TAG synthesis and lipolysis experiments

NSC34 cells were incubated with normal culture medium containing trace amounts of ¹⁴C-OA (375 nCi/ml, specific activity 53 mCi/mmol) supplemented with non-labeled OA/BSA to a final concentration of 600 μM for respective amount of time. For lipolysis experiment, the cells were treated like above for 24 h after which they were washed and treated with culture medium without FCS but containing 1% fatty acid–free BSA and 10 μM of triacsin C for 6 h. After respective incubations, the cells were washed with PBS containing 1% fatty acid–free BSA, collected, and lysed. The lysate was used for lipid extraction and protein content determination. In addition, medium of cells incubated with triacsin C was also collected for lipid extraction.

Lipid extraction was carried out according to Wessel and Flugge (1984). Briefly, methanol was added to cell lysates and spun down. This was followed by addition of chloroform and centrifugation. Finally, pure water was added and centrifuged. Lower phase was collected and dried under N₂ stream. Cellular (or medium) lipids were dissolved in methanol/chloroform solution and loaded on TLC plates. The TLC plates (silica 60 W F254; 20 × 20 cm; Merck) were pre-run in methanol, dried, and activated for 10 min at 110°C on a TLC plate heater (TLC plate heater III; CAMAG).
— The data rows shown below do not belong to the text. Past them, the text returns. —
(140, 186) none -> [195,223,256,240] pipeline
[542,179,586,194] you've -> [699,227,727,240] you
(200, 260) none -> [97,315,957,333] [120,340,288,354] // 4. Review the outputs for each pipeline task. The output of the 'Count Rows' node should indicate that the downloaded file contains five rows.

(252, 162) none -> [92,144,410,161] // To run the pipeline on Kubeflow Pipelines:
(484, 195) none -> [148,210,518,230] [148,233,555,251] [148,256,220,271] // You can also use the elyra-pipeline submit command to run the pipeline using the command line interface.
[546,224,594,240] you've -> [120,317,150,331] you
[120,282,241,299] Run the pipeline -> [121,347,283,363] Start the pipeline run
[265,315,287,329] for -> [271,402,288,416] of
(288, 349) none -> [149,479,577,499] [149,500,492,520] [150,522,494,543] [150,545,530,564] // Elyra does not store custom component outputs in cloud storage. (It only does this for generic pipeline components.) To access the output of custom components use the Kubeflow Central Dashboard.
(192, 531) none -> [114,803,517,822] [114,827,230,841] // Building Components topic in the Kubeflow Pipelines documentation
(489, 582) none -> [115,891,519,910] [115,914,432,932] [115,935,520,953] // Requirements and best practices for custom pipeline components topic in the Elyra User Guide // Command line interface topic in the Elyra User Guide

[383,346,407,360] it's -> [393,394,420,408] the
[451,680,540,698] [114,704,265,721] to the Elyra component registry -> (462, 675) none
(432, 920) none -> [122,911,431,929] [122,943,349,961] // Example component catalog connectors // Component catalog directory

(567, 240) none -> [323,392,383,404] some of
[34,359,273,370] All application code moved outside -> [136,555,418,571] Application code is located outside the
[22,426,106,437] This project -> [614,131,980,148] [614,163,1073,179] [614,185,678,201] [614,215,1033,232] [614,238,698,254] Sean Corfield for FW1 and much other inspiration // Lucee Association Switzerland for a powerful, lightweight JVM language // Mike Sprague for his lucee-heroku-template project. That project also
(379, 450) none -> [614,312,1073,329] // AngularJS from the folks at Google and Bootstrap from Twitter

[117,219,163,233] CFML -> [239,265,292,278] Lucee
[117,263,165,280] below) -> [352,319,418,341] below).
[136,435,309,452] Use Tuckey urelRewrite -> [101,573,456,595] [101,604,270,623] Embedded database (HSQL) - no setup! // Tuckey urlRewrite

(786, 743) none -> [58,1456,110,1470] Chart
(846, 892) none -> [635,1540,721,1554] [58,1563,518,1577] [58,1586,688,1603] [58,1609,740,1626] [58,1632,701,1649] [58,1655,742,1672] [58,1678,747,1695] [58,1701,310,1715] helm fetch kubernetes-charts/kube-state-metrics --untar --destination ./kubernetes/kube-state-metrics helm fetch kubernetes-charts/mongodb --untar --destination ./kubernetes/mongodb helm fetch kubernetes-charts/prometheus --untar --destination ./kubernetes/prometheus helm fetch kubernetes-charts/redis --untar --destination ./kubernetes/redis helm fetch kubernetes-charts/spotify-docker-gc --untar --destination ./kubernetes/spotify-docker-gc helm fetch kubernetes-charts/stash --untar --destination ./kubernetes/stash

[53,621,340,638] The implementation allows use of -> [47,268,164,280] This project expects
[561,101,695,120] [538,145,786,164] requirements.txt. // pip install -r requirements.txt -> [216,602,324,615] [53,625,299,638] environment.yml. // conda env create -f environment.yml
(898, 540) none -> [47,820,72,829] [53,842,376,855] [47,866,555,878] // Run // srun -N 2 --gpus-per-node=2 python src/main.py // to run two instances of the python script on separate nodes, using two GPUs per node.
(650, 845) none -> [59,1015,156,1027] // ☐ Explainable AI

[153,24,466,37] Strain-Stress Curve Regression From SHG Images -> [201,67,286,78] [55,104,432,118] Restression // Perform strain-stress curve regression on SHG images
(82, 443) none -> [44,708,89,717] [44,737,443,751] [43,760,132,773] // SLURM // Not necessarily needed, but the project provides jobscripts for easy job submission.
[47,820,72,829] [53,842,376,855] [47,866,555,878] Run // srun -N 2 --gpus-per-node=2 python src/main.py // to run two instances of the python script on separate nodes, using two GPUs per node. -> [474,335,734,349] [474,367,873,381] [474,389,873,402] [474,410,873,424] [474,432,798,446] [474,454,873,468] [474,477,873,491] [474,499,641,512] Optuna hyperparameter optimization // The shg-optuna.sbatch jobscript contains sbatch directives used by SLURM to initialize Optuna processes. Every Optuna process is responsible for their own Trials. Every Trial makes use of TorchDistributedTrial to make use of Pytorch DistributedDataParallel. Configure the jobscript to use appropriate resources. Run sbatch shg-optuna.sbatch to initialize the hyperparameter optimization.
Standards and samples were applied onto the plate starting on the same front followed by running in solvent 1 (acid methyl ester, 1-propanol, chloroform, methanol, and 0.25% KCl [ratio 3:3:3:2:1]) to 4 cm. The plate was then removed from the tank and dried. The plate was placed in a chamber containing solvent 2 (75% N-hexan, 23% diethyl ether, and 2% acetic acid) and allowed to migrate to 1 cm from the top of the plate. The plate was dried and placed with solvent 3 (N-hexan) and allowed to migrate to 1 cm from the top of the plate. The plate was then exposed to a film, and autoradiographs of TLC plates were detected using Typhoon Trio (Amersham Biosciences).

Statistical analysis

To compare the means of two groups, a two-tailed paired or unpaired t test was carried out as indicated in figure legends. χ² test was performed to compare the distribution of two groups. One-way ANOVA with post-Tukey test was performed to compare the means of multiple groups. Fisher’s exact test was used to compare the percentage of LDs with or without ER contacts in WT and KO cells. Mann–Whitney test was used to compare the length of LD-ER contacts between WT and KO cells. The number of independent experiments performed is specified in the corresponding figure legend.